Rows from a question set:
---------------

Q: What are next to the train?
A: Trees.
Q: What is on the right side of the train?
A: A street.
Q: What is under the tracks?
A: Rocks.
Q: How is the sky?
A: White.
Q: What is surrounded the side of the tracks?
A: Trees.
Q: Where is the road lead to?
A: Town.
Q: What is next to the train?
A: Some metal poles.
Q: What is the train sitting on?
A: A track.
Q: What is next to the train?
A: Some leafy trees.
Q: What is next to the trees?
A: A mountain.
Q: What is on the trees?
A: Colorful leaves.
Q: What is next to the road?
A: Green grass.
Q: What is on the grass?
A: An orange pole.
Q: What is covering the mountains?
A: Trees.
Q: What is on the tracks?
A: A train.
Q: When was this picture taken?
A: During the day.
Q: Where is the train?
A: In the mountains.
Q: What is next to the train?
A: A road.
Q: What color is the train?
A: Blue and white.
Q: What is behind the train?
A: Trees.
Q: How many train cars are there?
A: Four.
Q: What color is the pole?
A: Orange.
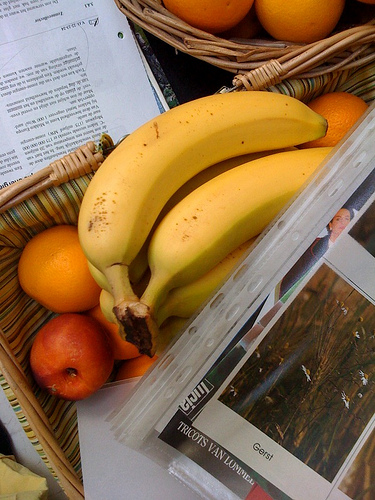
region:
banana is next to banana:
[77, 89, 326, 301]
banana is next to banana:
[150, 236, 276, 334]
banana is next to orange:
[77, 90, 329, 302]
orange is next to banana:
[298, 91, 368, 146]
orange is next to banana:
[16, 220, 98, 311]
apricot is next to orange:
[28, 312, 113, 399]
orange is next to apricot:
[90, 301, 141, 361]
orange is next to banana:
[92, 303, 149, 360]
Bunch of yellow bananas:
[73, 88, 336, 358]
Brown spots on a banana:
[83, 186, 119, 238]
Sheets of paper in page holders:
[108, 96, 373, 498]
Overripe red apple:
[26, 311, 111, 401]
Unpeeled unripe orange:
[12, 223, 100, 315]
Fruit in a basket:
[12, 86, 373, 405]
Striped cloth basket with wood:
[0, 24, 374, 498]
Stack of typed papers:
[1, 0, 169, 197]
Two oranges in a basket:
[113, 0, 374, 79]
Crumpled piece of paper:
[1, 449, 52, 498]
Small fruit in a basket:
[18, 223, 96, 310]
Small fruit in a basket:
[27, 301, 114, 409]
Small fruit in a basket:
[98, 316, 147, 363]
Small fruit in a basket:
[56, 106, 280, 322]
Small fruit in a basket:
[305, 102, 373, 151]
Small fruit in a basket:
[254, 0, 332, 48]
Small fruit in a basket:
[164, 1, 261, 37]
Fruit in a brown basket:
[6, 172, 281, 498]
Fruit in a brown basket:
[115, 4, 373, 89]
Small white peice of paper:
[66, 418, 160, 497]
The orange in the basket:
[20, 228, 86, 304]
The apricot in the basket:
[28, 308, 109, 408]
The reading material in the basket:
[120, 152, 372, 498]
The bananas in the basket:
[63, 83, 315, 329]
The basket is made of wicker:
[1, 149, 117, 488]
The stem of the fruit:
[60, 361, 83, 382]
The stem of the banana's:
[103, 269, 162, 358]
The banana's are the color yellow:
[104, 117, 317, 264]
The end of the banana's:
[308, 107, 331, 143]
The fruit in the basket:
[9, 64, 369, 434]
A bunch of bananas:
[67, 89, 353, 358]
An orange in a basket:
[34, 317, 115, 408]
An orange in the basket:
[2, 225, 98, 316]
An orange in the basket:
[90, 302, 147, 358]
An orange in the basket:
[305, 80, 369, 149]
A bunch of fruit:
[14, 94, 362, 404]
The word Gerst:
[255, 439, 273, 464]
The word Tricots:
[178, 419, 207, 449]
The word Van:
[209, 438, 226, 462]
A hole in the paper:
[111, 26, 127, 40]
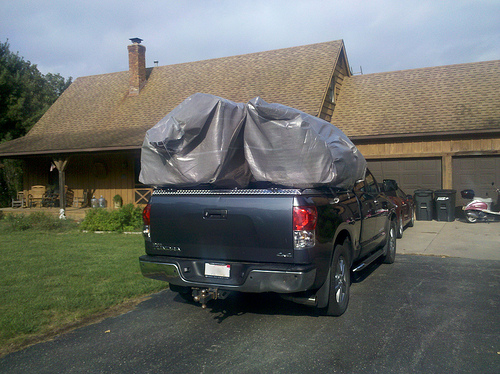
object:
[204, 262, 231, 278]
tag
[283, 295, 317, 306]
muffler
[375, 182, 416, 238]
car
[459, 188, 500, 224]
motorcycle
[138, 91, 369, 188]
covered object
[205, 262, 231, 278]
license plate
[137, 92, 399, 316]
blue truck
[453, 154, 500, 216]
door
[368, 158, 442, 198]
door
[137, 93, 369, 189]
cargo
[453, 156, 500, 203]
column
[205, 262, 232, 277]
license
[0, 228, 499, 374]
driveway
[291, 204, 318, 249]
brakelights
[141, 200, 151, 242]
brakelights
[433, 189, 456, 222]
cans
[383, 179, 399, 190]
mirror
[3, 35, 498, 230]
house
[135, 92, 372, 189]
tarp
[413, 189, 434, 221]
trash barrel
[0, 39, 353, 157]
roof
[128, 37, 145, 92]
chimney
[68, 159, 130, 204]
wood panel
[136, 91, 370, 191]
furniture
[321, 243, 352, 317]
tire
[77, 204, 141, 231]
bushes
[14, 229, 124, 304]
grass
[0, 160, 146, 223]
porch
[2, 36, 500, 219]
home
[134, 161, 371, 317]
pick up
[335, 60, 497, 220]
garage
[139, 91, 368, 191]
object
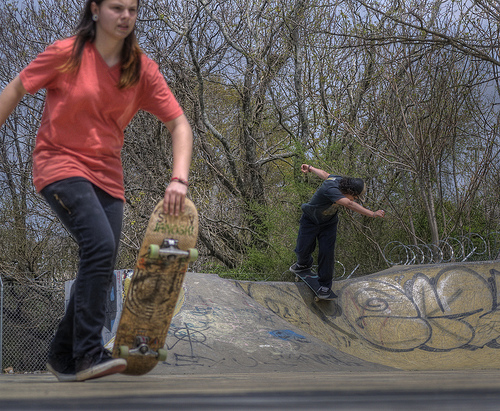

---------------

How many lines in the rows above contain the string "stem", with case counting? Reply with the number only.

2